Influenced by Erich von Däniken’s claims that Egyptian mummies had been preserved by some process unknown to science, pyramid power became quite a craze in the world of pseudoscience for a brief time in the mid-1970s. The idea was that the pyramidal shape itself was magical and filled with a mysterious energy and power ... Pyramid power claims have actually been tested. Alter (1973) and Simmons (1973) showed that pyramid-shaped containers were no more effective than any other shape at preserving organic matter (flowers or meat) placed in them. Nor did putting dull razor blades in a pyramid-shaped holder restore them to sharpness, contrary to a frequent claim of pyramid power promoters.

In 2005, an episode of MythBusters was aired on the Discovery Channel in which a basic test of pyramid power was performed, using pyramids built to the specifications found in pyramid power claims, reflecting the location of the King's Chamber in the Great Pyramid of Giza. Several claims were tested, concerning food rotting, a flower rotting and a razor blade going dull.
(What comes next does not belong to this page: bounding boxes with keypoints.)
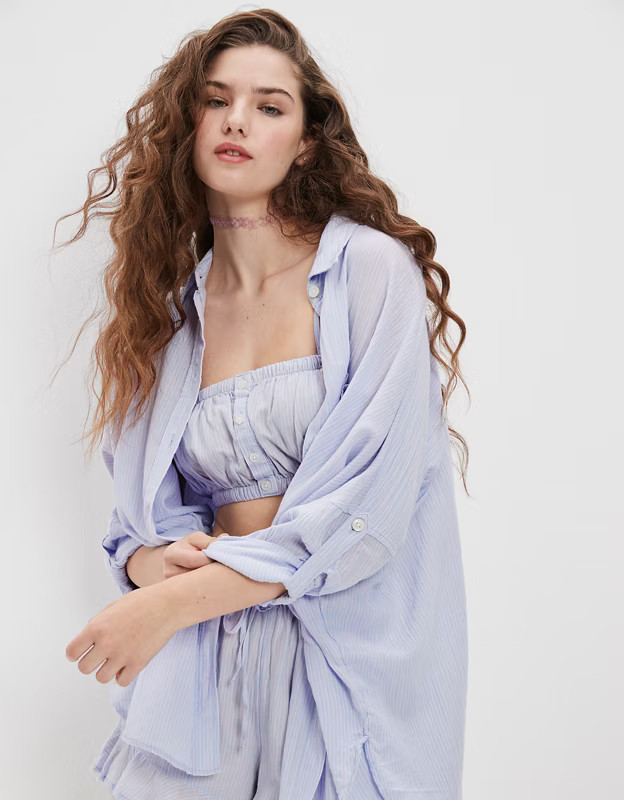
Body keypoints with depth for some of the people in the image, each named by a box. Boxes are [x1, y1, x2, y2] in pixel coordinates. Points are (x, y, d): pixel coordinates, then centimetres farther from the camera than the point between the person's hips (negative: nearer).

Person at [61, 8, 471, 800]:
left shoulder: (372, 269, -7)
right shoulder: (171, 309, 8)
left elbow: (365, 510, -15)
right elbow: (140, 517, 11)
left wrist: (169, 605, -15)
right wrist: (154, 562, -13)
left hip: (351, 650, -3)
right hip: (206, 656, 4)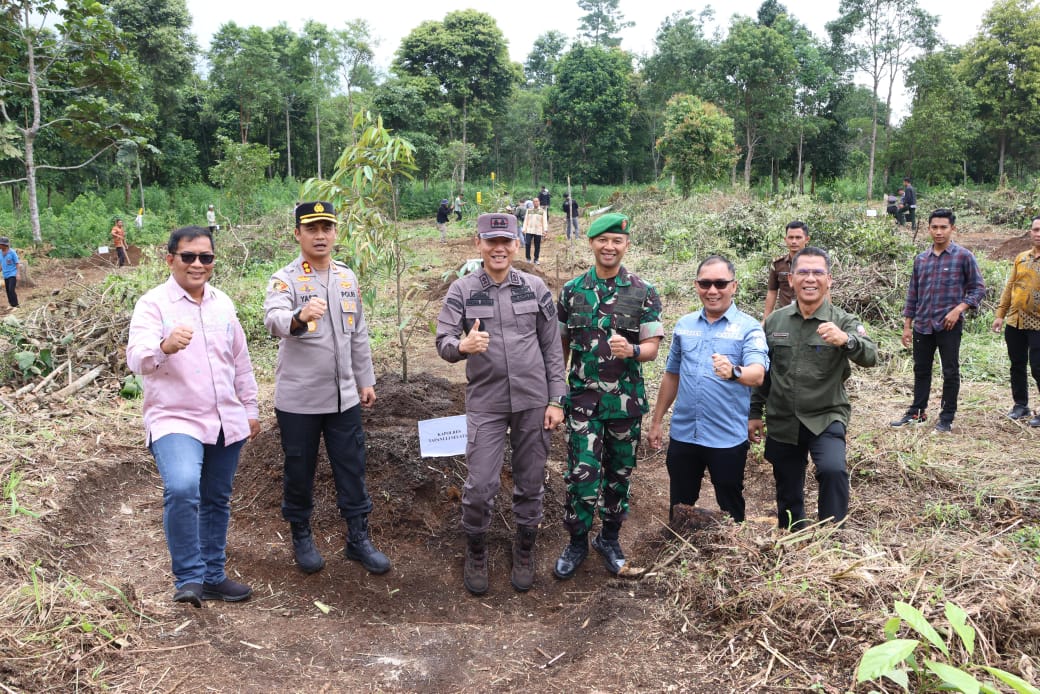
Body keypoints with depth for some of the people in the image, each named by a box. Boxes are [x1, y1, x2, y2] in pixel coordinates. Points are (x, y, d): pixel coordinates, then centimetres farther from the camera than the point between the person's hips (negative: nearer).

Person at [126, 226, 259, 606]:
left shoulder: (223, 303, 9)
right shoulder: (153, 304, -8)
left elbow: (241, 360, 17)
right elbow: (136, 358, -23)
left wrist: (250, 409, 17)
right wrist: (165, 346, -45)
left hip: (226, 422, 6)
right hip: (175, 421, -5)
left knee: (216, 501, 14)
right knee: (182, 490, -27)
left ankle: (213, 576, 29)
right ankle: (189, 577, -10)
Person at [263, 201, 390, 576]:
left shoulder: (347, 277, 7)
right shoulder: (285, 279, -10)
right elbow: (273, 318, -32)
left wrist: (366, 381, 15)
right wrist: (300, 316, -54)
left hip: (344, 396, 4)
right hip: (298, 400, -4)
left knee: (352, 469, 10)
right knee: (299, 471, 10)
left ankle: (358, 538, 25)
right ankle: (301, 537, 30)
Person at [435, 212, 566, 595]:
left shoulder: (536, 288, 2)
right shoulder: (462, 290, -2)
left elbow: (552, 348, 4)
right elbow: (443, 342, -9)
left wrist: (556, 399, 0)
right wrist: (462, 345, -33)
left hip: (533, 401, 1)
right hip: (485, 403, -1)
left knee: (530, 483, 11)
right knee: (480, 485, -2)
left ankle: (524, 553, 32)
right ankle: (476, 555, 23)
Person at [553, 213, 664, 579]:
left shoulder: (644, 292, -3)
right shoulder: (572, 289, 2)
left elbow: (652, 348, -5)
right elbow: (561, 344, 8)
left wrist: (631, 350, -28)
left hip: (626, 400, 0)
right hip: (583, 398, 0)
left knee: (619, 472, 12)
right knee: (582, 473, -3)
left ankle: (610, 538, 30)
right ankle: (577, 541, 17)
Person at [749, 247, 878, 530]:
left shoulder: (844, 322, -8)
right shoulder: (774, 321, 2)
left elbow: (870, 357, -26)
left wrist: (846, 340, -46)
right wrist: (755, 413, 10)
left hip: (826, 418, -3)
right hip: (782, 422, 3)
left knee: (833, 469, -29)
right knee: (788, 496, 13)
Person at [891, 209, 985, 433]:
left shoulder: (963, 256, -3)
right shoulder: (921, 259, 9)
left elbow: (978, 288, -2)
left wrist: (958, 309, -16)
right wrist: (907, 325, 9)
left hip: (949, 325, -4)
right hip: (922, 325, 4)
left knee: (950, 372, 4)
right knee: (921, 370, 13)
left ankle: (947, 418, 15)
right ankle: (916, 412, 25)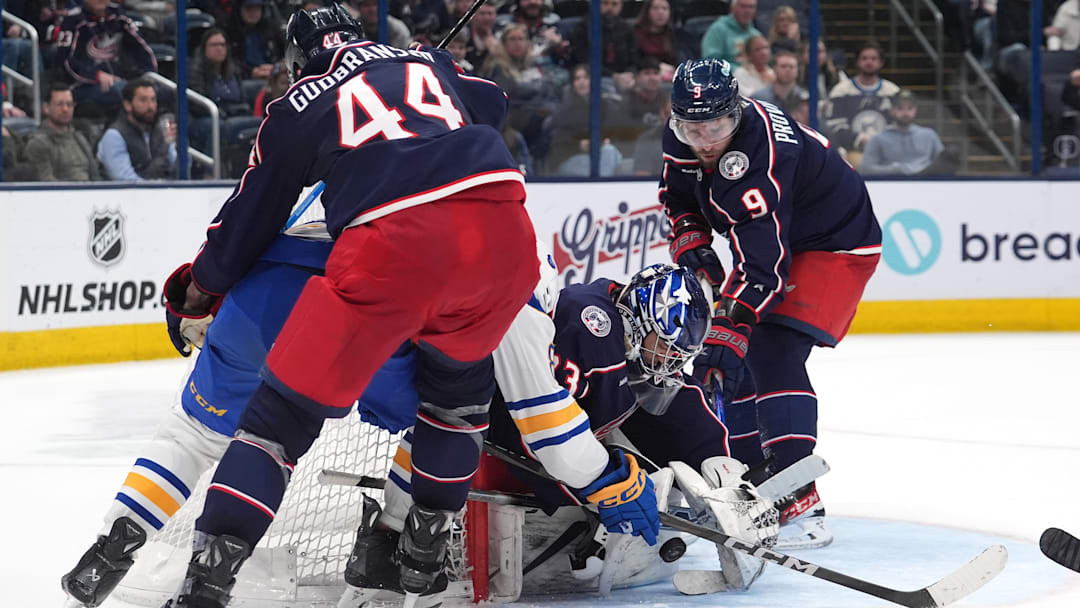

With control protocols in place, there was no significant difference between items in pyramids and items outside.

== In popular culture ==
- Patrick Flanagan's book was featured on the cover and in the lyrics of The Alan Parsons Project's 1978 album Pyramid. "Pyramania", a song from the album, mocked the idea of pyramid power.
- Martin Gardner spoofed pyramid power in his "Mathematical Games" column in the Scientific American issue of June 1974, featuring his recurring fictional characters Dr. Matrix and Iva Matrix.

- Terry Pratchett's satiric fantasy novel Pyramids incorporates elements of the conjecture when an industry develops around pyramids' ability to manipulate time.